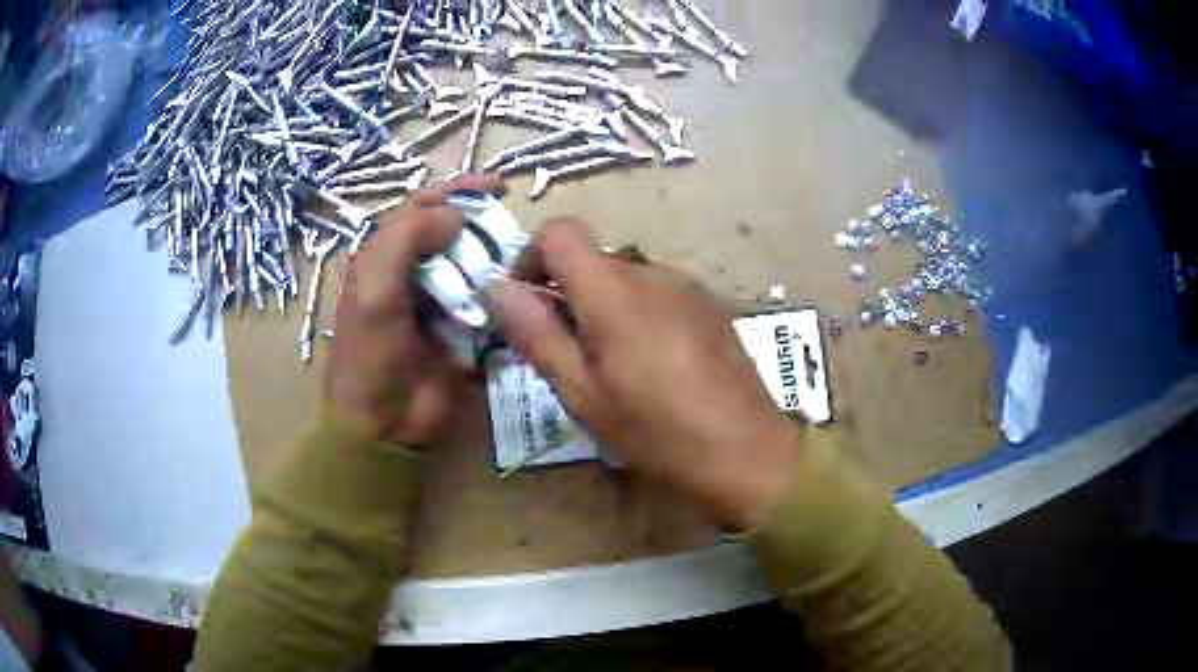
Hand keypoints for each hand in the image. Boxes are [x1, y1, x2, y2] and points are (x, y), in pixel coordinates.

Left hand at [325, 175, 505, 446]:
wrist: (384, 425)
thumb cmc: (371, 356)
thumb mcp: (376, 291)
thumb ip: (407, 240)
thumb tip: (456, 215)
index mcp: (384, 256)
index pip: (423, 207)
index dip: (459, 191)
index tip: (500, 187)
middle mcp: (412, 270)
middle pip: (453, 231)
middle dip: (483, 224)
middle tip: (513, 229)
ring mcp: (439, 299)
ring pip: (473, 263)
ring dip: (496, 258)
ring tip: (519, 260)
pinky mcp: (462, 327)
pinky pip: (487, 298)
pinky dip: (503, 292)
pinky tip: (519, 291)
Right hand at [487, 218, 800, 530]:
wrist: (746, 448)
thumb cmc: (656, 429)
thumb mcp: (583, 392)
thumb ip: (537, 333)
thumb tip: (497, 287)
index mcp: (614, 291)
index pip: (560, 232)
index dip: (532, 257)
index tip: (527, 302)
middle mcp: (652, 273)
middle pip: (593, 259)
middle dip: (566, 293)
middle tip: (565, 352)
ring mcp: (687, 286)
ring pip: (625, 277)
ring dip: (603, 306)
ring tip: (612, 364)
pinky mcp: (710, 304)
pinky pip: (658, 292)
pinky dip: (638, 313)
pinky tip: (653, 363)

...

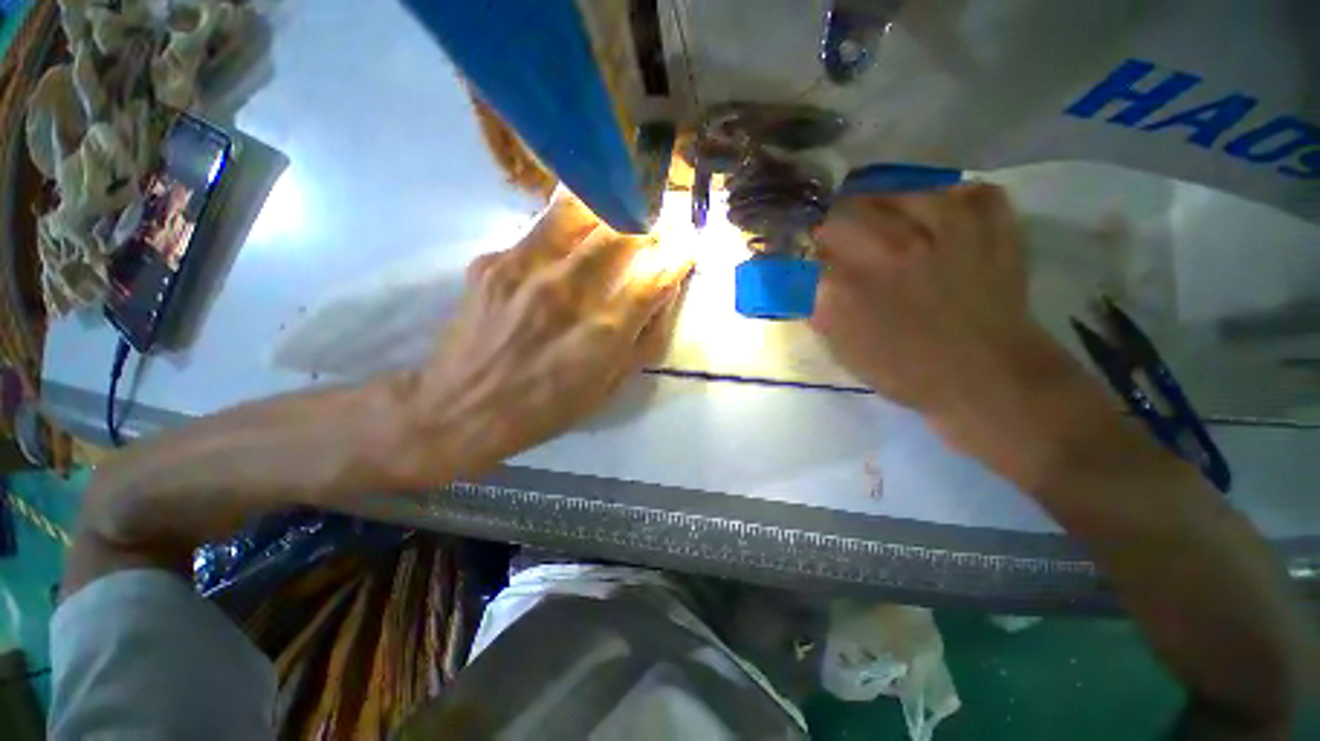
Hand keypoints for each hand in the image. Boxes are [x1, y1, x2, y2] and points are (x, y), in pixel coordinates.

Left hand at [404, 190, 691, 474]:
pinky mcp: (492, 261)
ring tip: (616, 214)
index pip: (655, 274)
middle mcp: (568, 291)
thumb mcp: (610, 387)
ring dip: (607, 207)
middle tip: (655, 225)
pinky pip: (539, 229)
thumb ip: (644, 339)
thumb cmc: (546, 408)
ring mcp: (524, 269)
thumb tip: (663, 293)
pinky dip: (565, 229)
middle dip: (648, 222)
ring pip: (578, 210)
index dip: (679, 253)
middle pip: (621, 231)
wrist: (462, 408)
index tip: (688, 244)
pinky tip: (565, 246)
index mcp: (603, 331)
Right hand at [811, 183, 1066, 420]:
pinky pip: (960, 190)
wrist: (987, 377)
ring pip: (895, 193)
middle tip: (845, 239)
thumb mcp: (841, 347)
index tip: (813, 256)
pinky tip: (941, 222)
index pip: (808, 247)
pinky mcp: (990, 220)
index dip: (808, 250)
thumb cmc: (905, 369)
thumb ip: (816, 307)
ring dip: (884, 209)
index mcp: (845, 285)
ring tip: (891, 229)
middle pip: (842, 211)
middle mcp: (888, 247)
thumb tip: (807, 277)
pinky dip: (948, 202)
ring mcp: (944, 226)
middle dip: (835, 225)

...

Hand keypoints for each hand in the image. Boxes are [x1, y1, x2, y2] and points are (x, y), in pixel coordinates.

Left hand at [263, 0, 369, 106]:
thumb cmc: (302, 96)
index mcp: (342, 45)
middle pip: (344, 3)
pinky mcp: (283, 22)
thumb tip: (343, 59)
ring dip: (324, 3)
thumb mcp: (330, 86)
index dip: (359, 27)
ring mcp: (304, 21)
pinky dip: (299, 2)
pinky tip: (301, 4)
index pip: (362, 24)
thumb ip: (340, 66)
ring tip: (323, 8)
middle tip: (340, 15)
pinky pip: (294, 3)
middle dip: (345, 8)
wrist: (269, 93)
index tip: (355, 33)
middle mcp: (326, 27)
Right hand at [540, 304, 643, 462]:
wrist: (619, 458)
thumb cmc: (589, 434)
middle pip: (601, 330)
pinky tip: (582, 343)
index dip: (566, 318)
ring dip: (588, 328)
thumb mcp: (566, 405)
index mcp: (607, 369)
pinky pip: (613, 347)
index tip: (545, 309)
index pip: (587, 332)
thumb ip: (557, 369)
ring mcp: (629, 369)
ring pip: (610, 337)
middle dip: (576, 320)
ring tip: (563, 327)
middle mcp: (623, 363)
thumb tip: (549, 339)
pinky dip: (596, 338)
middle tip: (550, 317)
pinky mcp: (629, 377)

**Task brief**
From the entries above, restate word for word the lines from the line containing "ring mcp: (439, 299)" to the line containing "pinky tip: (653, 363)", both ends included, and nothing more.

**Response box**
ring mcp: (439, 299)
ring pip: (473, 263)
ring dip: (496, 258)
ring tip: (519, 260)
pinky mcp: (462, 327)
pinky pip: (487, 298)
pinky dip: (503, 292)
pinky tip: (519, 291)
Right hand at [487, 218, 800, 530]:
wrist: (746, 448)
thumb cmc: (656, 429)
thumb mcp: (583, 392)
thumb ip: (537, 333)
thumb tip: (497, 287)
index mcp: (614, 291)
index pip: (560, 232)
index dip: (532, 257)
index tip: (527, 302)
middle mcp: (652, 273)
middle pip: (593, 259)
middle dip: (566, 293)
middle tip: (565, 352)
ring mcp: (687, 286)
ring pip: (625, 277)
ring dip: (603, 306)
ring tip: (612, 364)
pinky mcp: (710, 304)
pinky pip: (658, 292)
pinky dip: (638, 313)
pinky tip: (653, 363)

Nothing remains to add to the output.